Redis AOF持久化流程分析与参数配置详解

上一篇文章中介绍了RDB的持久化方式,本文接着分析一下另外的一种持久化方式AOF。

Redis中的AOF

AOF功能在Redis中默认是关闭的,与RDB快照的方式不同,AOF是通过保存服务器执行的写命令来记录数据库状态的,也就是说AOF文件中保存的就是一条条的操作指令。

如何开启AOF

在redis.conf文件中,设置:appendonly yes(默认为no)

这份关于AOF的摘要说明也非常好,所以贴出来,建议大家阅读。


# By default Redis asynchronously dumps the dataset on disk. This mode is
# good enough in many applications, but an issue with the Redis process or
# a power outage may result into a few minutes of writes lost (depending on
# the configured save points).
#
# The Append Only File is an alternative persistence mode that provides
# much better durability. For instance using the default data fsync policy
# (see later in the config file) Redis can lose just one second of writes in a
# dramatic event like a server power outage, or a single write if something
# wrong with the Redis process itself happens, but the operating system is
# still running correctly.
#
# AOF and RDB persistence can be enabled at the same time without problems.
# If the AOF is enabled on startup Redis will load the AOF, that is the file
# with the better durability guarantees.
#
# Please check http://redis.io/topics/persistence for more information.

appendonly no

AOF文件可读性—Resp协议

AOF对比RDB的其中一个优势就在于aof文件的可读性,aof文件是根据RESP协议约定的数据格式进行保存。

客户端写入 set abc 123

127.0.0.1:6379> set a 77
OK

aof文件中生成的内容

*3   *表示后面有几组数据。
$3   $表示数据长度为3,set长度为3
set  执行的命令
$1	 表示a的长度1
a
$2	表示77的长度为2
77

我们可以再对比mset看看

127.0.0.1:6379> mset b 11 d 22
OK

*5
$4
mset
$1
b
$2
11
$1
d
$2
22

从这两个操作就可以看出aof文件相比rdb的二进制,可读性强很多。

AOF持久化具体实现

aof流程大致可以分为命令追加、文件写入、数据同步。

命令追加

服务器在执行完一个写命令之后,会以协议格式将被执行的写命令追加到服务器状态的aof_bug缓冲区的末尾。

文件写入

服务器通过不停的时间循环来调用flushAppendOnlyFile函数处理aof_buf缓冲区中内容的写入。

数据同步

当用户调用write函数向文件中写入数据时,操作系统为了提高性能,一般会把数据暂时保存在内存缓冲区里面,等缓冲区满或者超过了指定的时限之后,才真正把缓冲区中的数据写入磁盘。

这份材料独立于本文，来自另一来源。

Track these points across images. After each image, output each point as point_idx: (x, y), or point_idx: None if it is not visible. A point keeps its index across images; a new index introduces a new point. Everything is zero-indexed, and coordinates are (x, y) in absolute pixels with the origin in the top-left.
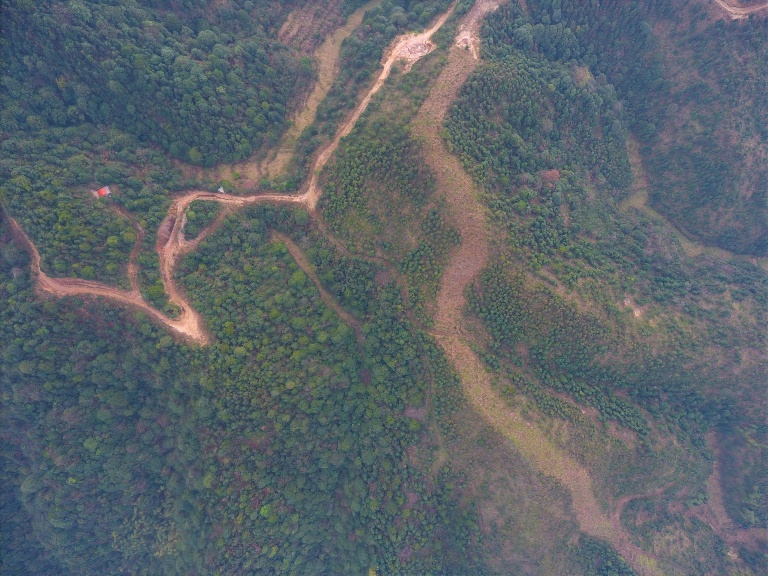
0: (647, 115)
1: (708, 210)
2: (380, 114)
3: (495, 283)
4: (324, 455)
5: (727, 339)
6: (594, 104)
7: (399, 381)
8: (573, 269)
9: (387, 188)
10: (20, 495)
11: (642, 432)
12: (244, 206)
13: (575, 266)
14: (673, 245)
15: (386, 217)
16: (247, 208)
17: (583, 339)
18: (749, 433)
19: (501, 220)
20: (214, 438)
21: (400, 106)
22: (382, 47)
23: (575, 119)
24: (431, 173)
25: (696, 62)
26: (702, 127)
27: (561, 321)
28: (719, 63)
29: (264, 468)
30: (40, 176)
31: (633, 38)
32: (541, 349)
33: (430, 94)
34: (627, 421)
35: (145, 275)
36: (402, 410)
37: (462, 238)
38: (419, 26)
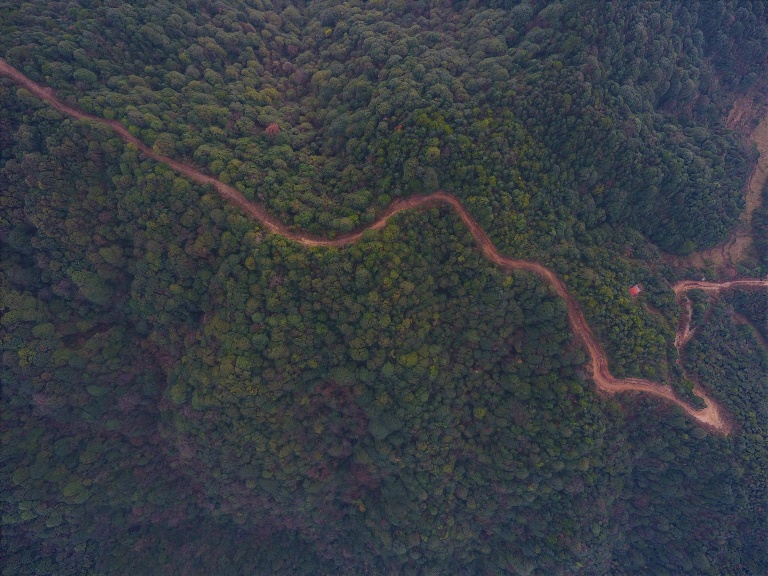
0: None
1: None
2: None
3: None
4: None
5: None
6: None
7: None
8: None
9: None
10: (470, 572)
11: None
12: (721, 292)
13: None
14: None
15: None
16: (729, 295)
17: None
18: None
19: None
20: (717, 521)
21: None
22: None
23: None
24: None
25: None
26: None
27: None
28: None
29: None
30: (609, 283)
31: None
32: None
33: None
34: None
35: (674, 369)
36: None
37: None
38: None
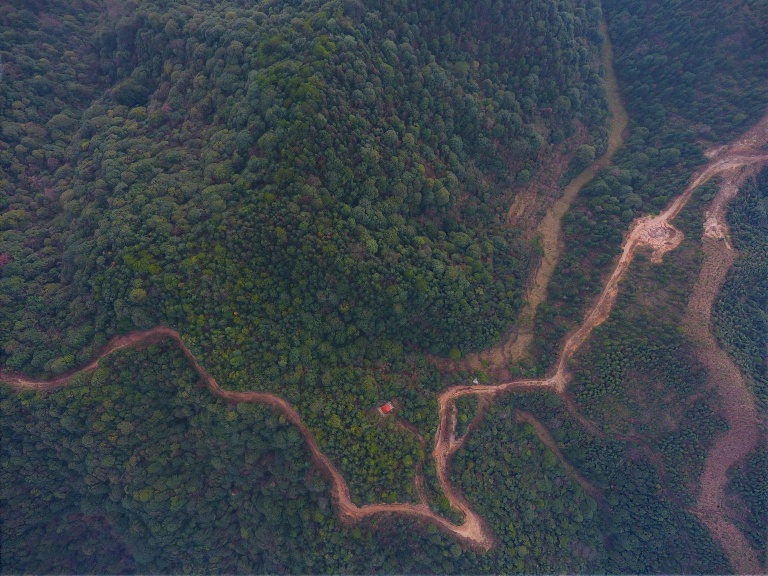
0: None
1: None
2: (641, 309)
3: (765, 467)
4: None
5: None
6: None
7: (649, 550)
8: None
9: (653, 380)
10: None
11: None
12: (497, 395)
13: None
14: None
15: (646, 404)
16: (503, 398)
17: None
18: None
19: None
20: None
21: (661, 300)
22: (620, 230)
23: None
24: (706, 371)
25: None
26: None
27: None
28: None
29: None
30: (344, 410)
31: None
32: None
33: (694, 290)
34: None
35: (430, 485)
36: None
37: (730, 425)
38: (654, 208)
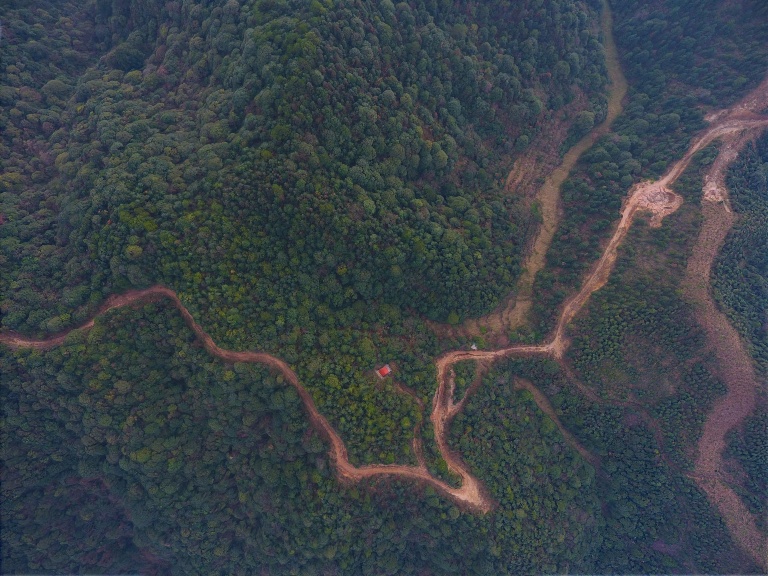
0: None
1: None
2: (640, 272)
3: (762, 430)
4: None
5: None
6: None
7: (647, 516)
8: None
9: (651, 344)
10: None
11: None
12: (495, 361)
13: None
14: None
15: (644, 368)
16: (501, 364)
17: None
18: None
19: (767, 370)
20: None
21: (660, 264)
22: (619, 196)
23: None
24: (704, 333)
25: None
26: None
27: None
28: None
29: None
30: (342, 370)
31: None
32: None
33: (693, 253)
34: None
35: (428, 448)
36: None
37: None
38: (654, 173)
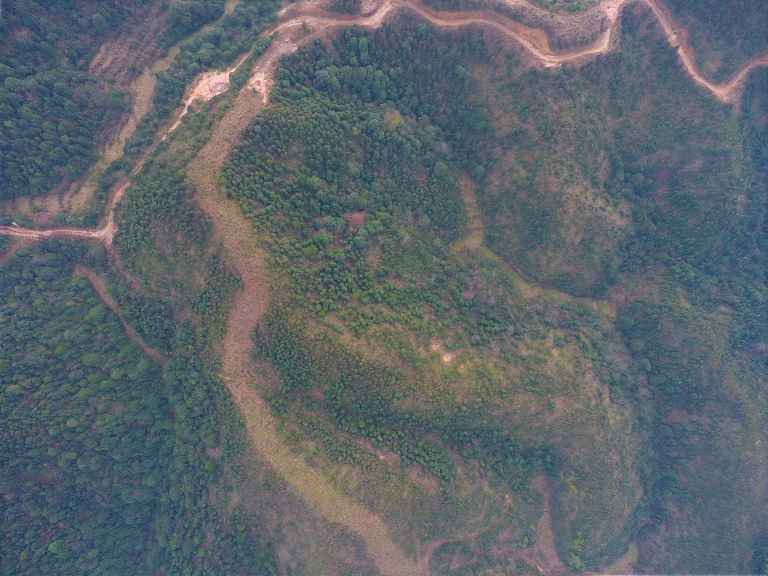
0: (478, 156)
1: (538, 254)
2: (165, 155)
3: (276, 329)
4: (123, 491)
5: (540, 386)
6: (407, 147)
7: (199, 420)
8: (366, 315)
9: (170, 229)
10: None
11: (445, 478)
12: (39, 240)
13: (369, 312)
14: (498, 288)
15: (174, 257)
16: (40, 243)
17: (373, 386)
18: (570, 479)
19: (282, 266)
20: None
21: (184, 147)
22: (185, 84)
23: (390, 161)
24: (205, 218)
25: (515, 107)
26: (525, 172)
27: (346, 368)
28: (535, 110)
29: (59, 503)
30: None
31: (453, 81)
32: (333, 394)
33: (211, 137)
34: (430, 467)
35: None
36: (203, 448)
37: (243, 282)
38: (223, 64)
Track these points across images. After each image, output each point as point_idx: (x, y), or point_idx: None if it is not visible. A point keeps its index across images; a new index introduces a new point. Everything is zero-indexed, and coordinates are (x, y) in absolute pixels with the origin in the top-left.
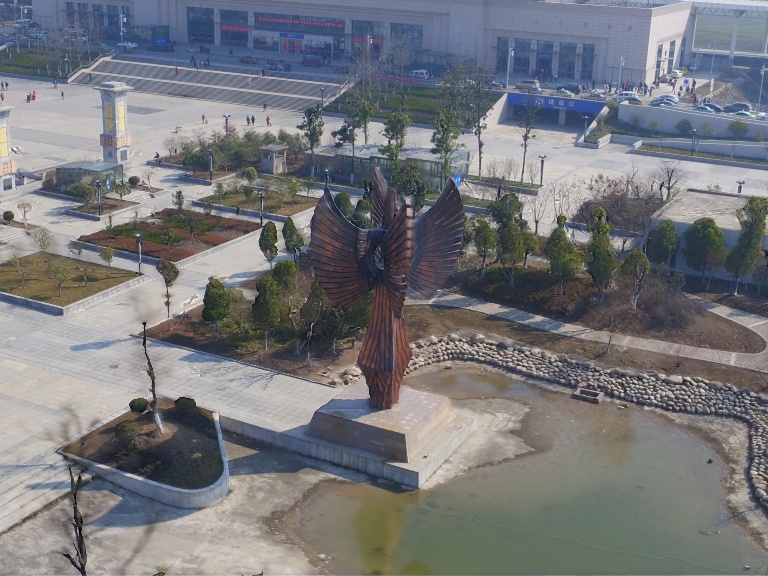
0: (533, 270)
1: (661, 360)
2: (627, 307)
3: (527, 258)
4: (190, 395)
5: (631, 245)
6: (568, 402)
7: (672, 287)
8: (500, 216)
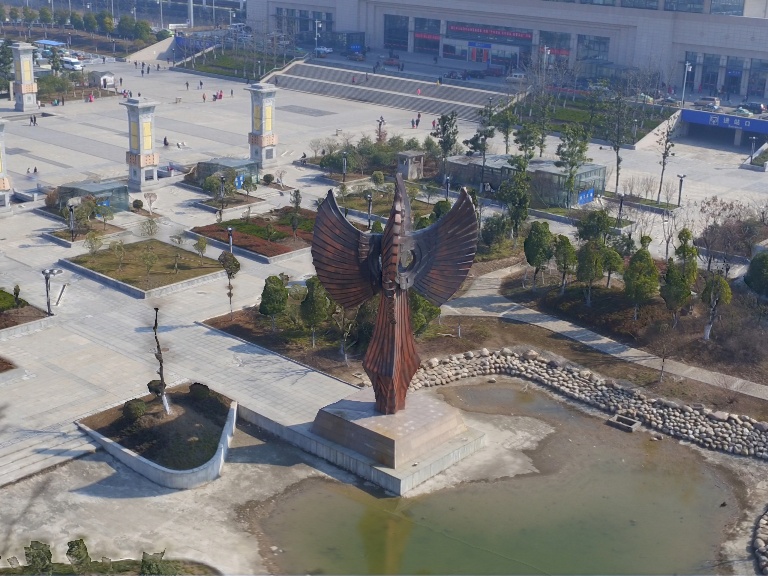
0: (615, 291)
1: (715, 394)
2: (700, 336)
3: (611, 278)
4: (220, 383)
5: (738, 273)
6: (600, 428)
7: (754, 319)
8: (587, 233)
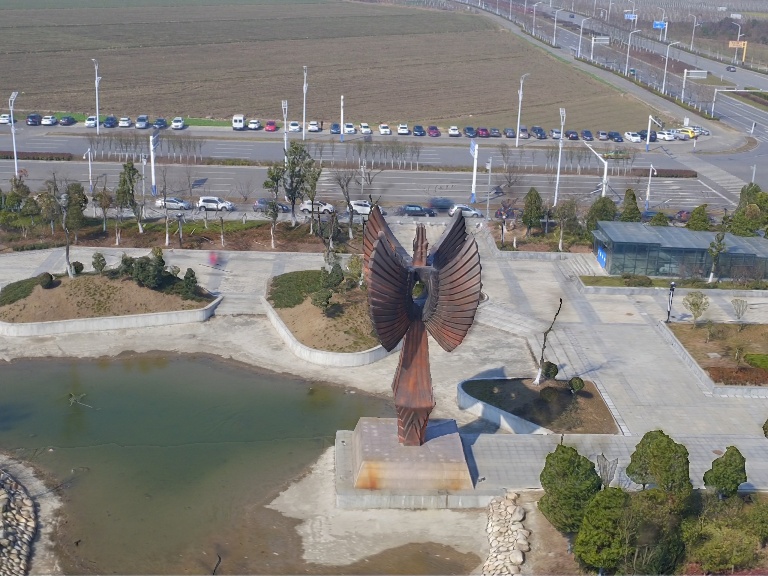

这种做法虽然提高了效率,但也带来了数据安全性的问题,因为如果服务器发送故障,那么保存在缓冲区里面的数据就将丢失,所以系统内核又为我们提供了fsync这样的函数,通过调用fsync可以强制系统把缓冲区中的数据写入到磁盘上,保证数据安全性。

关于操作系统的缓冲区介绍,可以阅读我的另一篇文章 理解page cache的设计与作用

AOF数据同步策略

根据redis.conf中的配置项,redis提供了三种同步的策略。

# The fsync() call tells the Operating System to actually write data on disk
# instead of waiting for more data in the output buffer. Some OS will really flush
# data on disk, some other OS will just try to do it ASAP.
#
# Redis supports three different modes:
#
# no: don't fsync, just let the OS flush the data when it wants. Faster.
# always: fsync after every write to the append only log. Slow, Safest.
# everysec: fsync only one time every second. Compromise.
#
# The default is "everysec", as that's usually the right compromise between
# speed and data safety. It's up to you to understand if you can relax this to
# "no" that will let the operating system flush the output buffer when
# it wants, for better performances (but if you can live with the idea of
# some data loss consider the default persistence mode that's snapshotting),
# or on the contrary, use "always" that's very slow but a bit safer than
# everysec.
#
# More details please check the following article:
# http://antirez.com/post/redis-persistence-demystified.html
#
# If unsure, use "everysec".

# 默认配置为 appendfsync everysec
# appendfsync always
appendfsync everysec
# appendfsync no

appendfsync everysec

默认配置,表示每隔1秒钟,调用fsync()函数,将aof_buf缓冲区中的数据写入磁盘,这是在速度与数据安全两者之间的折中选项,就算出现了故障停机,也只丢失一秒钟的操作数据。

appendfsync always

这是3种同步中最慢的方式,不过也是最安全的方式,每次调用flushAppendOnlyFile函数都会执行fsync操作。所以当出现了故障停机时,丢失的是一个事件循环过程中产生的命令数据。

appendfsync no

这是3种同步中最不安全的方式,缓冲区中的数据何时写入磁盘完全后操作系统决定,但也因为这种方式不需要调用flushAppendOnlyFile函数,所以也是3种方式中最快的。

还是图片来的直接

Redis AOF持久化流程分析与参数配置详解_第1张图片

AOF文件的载入

当服务器启动时,如果即开启了RDB又开启了AOF,那么优先会从AOF文件中恢复数据,服务器只需要根据aof文件中记录的命令,从头到尾执行一遍即可。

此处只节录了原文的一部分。